What follows is guide on how to make a sword using the most simple and straightforward method suitable for a beginner - stock removal (in other words, taking a length of steel and shaping it into a fully functional sword).
While this guide has been designed with the beginner in mind, learning how to make a sword is a fairly steep learning curve, requiring a fair amount of experience working with power tools - so we do not recommend this method if you are under 18 years old or are not a natural DIYer..
That said, for those of you willing to give it a try, the following
guide is a great place to learn the basics of how to make your a sword
based on the techniques used by sword artisan Brendan Olszowy (aka
'Brenno') from FableBlades.com
Indeed, these swords were some of his earliest attempts - and this guide shows you exactly how to make them..
Then with practice, just like Brenno, over time you can refine the details and maybe even create works of art like this (hard to believe it is done by the same person, but it was - and the techniques to make either have are the same).
This free illustrated guide is both straightforward and presented in a step by step format, so with a little skill and elbow grease, it's possible to create a seriously functional, original sword that you can be proud to call your own.
Our basic guide on how to make a sword using the 'stock removal' method.
Decide what type of design you want for your new knife, dagger, or sword. Mark your steel where the outline of the blade will be, from tip all the way to the end of the tang.
After marking the outline on your steel, then drill out any places that you won't be able to get to with an angle grinder. (Make sure to drill first - after grinding, the steel hardens and it will be almost impossible to drill.)
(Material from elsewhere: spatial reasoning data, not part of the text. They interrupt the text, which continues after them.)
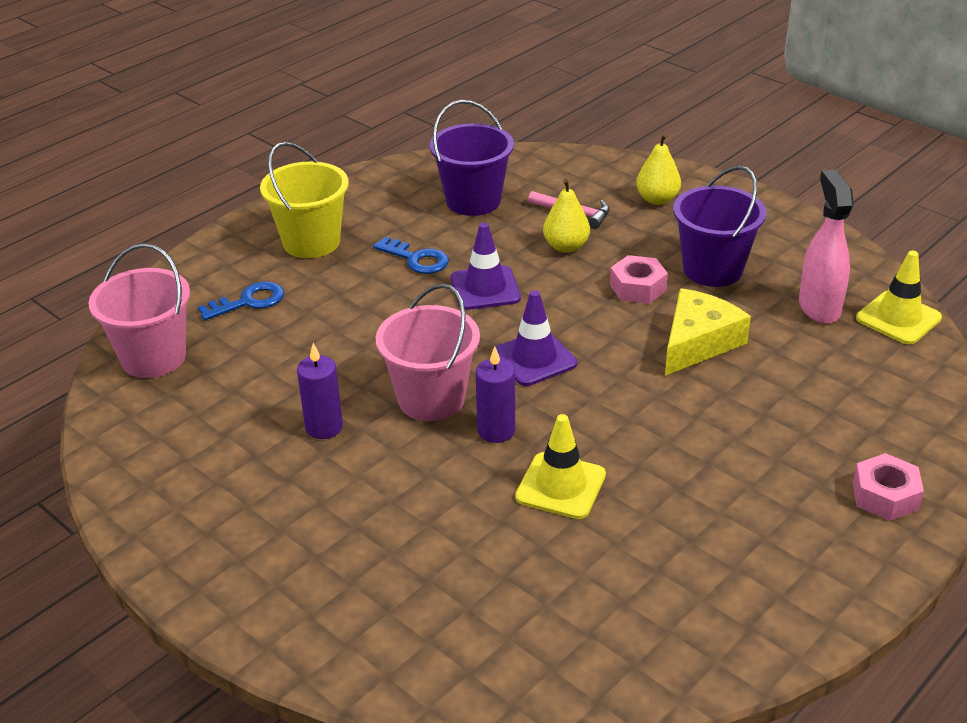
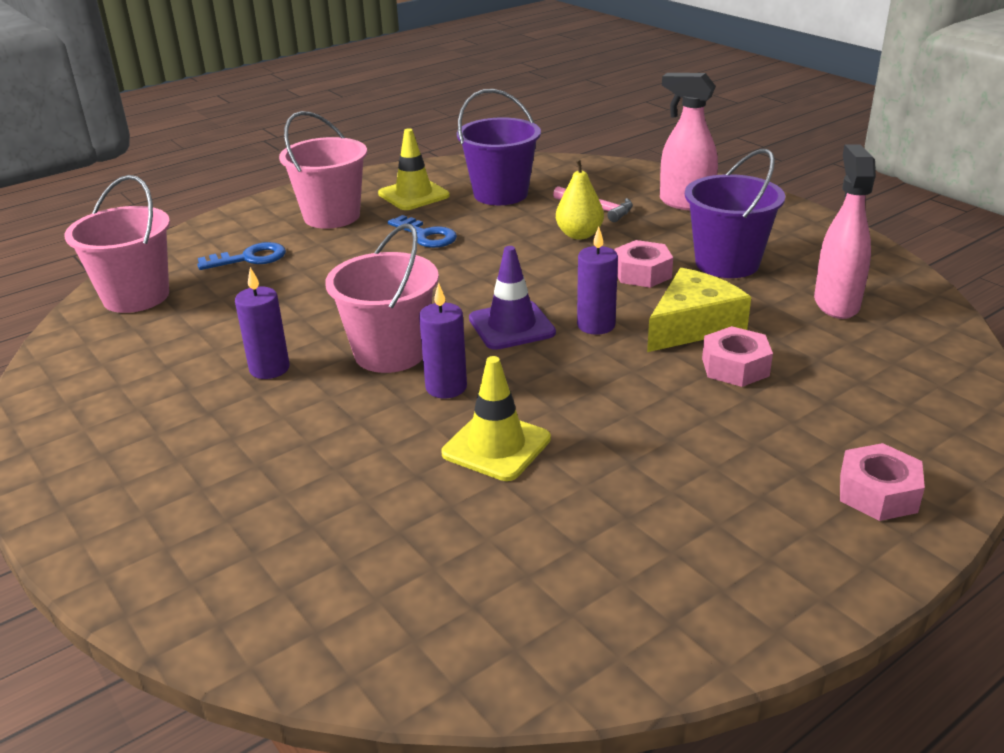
camera: 10 degrees right, 5 degrees down
(311, 242) = (331, 216): yellow bucket -> pink bucket
(485, 288) = (484, 263): purple traffic cone -> none
(611, 351) = (596, 325): none -> purple candle
(657, 199) = (685, 203): yellow pear -> pink spray bottle
(745, 384) = (735, 367): none -> pink nut
(898, 318) = (925, 320): yellow traffic cone -> yellow traffic cone (413, 195)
This step is unnecessary for simple straight blades.
Using a 5" angle grinder (with 1mm cutoff wheels), cut along your outline, leaving some room for error (about 2mm away from the line is good, once you get more practice you can try going closer).
Refine the profile to the exact lines that you want, taking off that 2mm that was left behind by step 2. Use the angle grinder again, this time with a 6mm grinding disc. As you get close to your lines, try and keep your strokes long to make the edge as smooth as you can. If there are minor high or low spots, smooth those out by hand with a file.
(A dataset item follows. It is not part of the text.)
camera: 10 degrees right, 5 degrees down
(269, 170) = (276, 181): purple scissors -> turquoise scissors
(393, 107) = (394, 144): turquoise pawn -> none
Begin to grind in the bevel. Make sure your center line is clearly marked first. Start with a steep angle at the edge of the blade, and then smooth it out to the center line. Once again, try to keep it as smooth as you can. Going all the way down the length of the blade with each stroke takes some time, but it gives the best results. Don't try to get it perfectly sharp; it's good to leave at least a millimeter thickness at the edge of the blade to keep up the blade's strength before heat treating.
Use a belt sander to smooth away the rough edges left by the angle grinder.
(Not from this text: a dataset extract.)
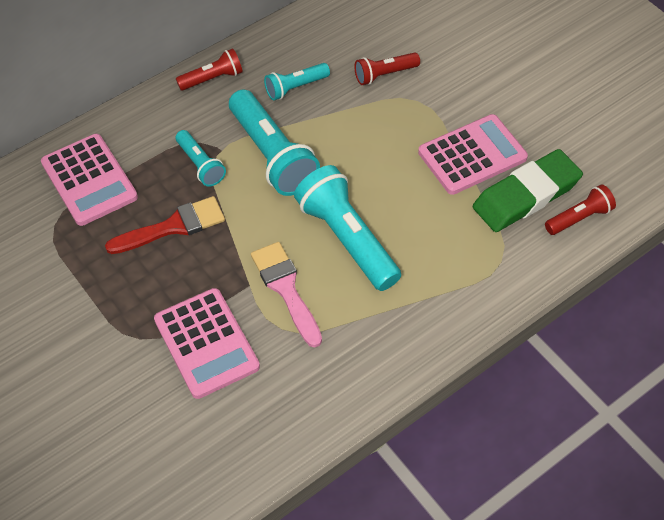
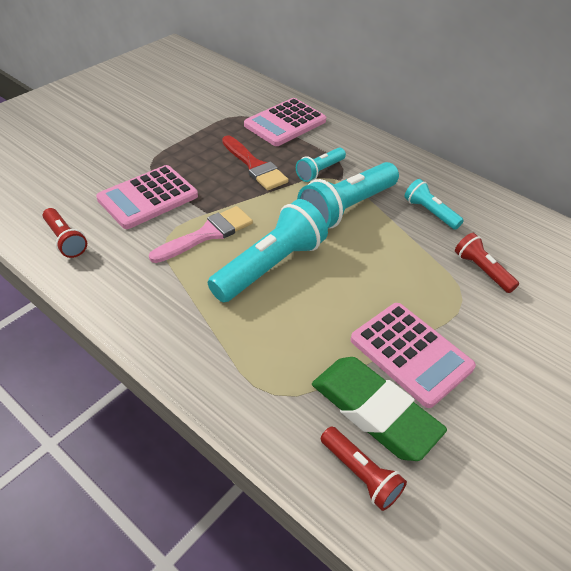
camera: 75 degrees right, 10 degrees down
(212, 78) = (412, 165): red flashlight -> red flashlight (65, 240)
Since this is a very basic 'how to make a sword' guide for beginners, we'll assume that you don't have your own forge. Most manufacturers that supply steel will heat treat your blade for a nominal fee, so take your newly shaped blade back to a local steel supplier and request that it be heat treated.
Heat treating is very important to ensure that your sword is flexible enough for cutting and resists taking a set on a bad cut.
This is how it will look after heat treatment. That dull finish can be removed by sanding.
6. a) Crossguards and pommels are available online if you wish to purchase them, though they will have to be adjusted to fit the tang on your blade. If you want learn how to make a sword cross guard and pommel from scratch, making the crossguard is very similar to steps 1 through 3; design and mark out the shape that you want on your steel, cut out the shape and refine it. For the pommel, if you can obtain a steel rod that makes your job a bit easier.
6. b) Drill (a drill press is invaluable for this task) holes in the crossguard that will be filed out to make room for the tang. Make sure it is a snug fit, don't make the holes too wide. Drill through the pommel as well.
6. c) Clean out the rough holes made by the drill using a dremel and a needle file. The holes should be snug enough to the tang that you need a mallet to get them on. The crossguard can be affixed to the tang at this point, though leave the pommel until after the wood for the grip is finished.
Choose the wood for the grip - European Beech is often historically used, though any hardwood should work just fine. Cut two lengths needed to fit between the crossguard and the pommel (the two halves will be hollowed out and then epoxied together around the tang). Round the wood with a belt sander.
Measure the width of your tang at the base and at the tip and mark the inside of the wood, then make a shallow cut along the lines with a hacksaw.
Chisel out in between the cuts. Use a dremel to smooth out the inside so that the wood will rest comfortably next to the tang.
Place the two halves of the grip along the tang, liberally applying epoxy to both of them and clamp them in place for them to dry.
After it's dry, the grip can be refined a bit with a belt sander to taper it or give it a slightly different shape.
Put the pommel in place on the tang above the wood, using (you guessed it) more liberally applied epoxy. Trim down the end of the tang so it's about 3 mm past the pommel. To peen the end of the tang, cut down the middle of it using the dremel with a small cutoff wheel. Use a chisel to spread the two halves apart so you can hammer it flat. Before hammering rest the tip on a few pieces of wood, and make sure it is over soft ground in case the blade goes through. Now hammer away. It will probably take a degree of violence. Do try to be careful though, you certainly don't want to damage the sword you've worked so hard on to get this far. Take the angle grinder and remove any excess left and then sand it to smooth it out.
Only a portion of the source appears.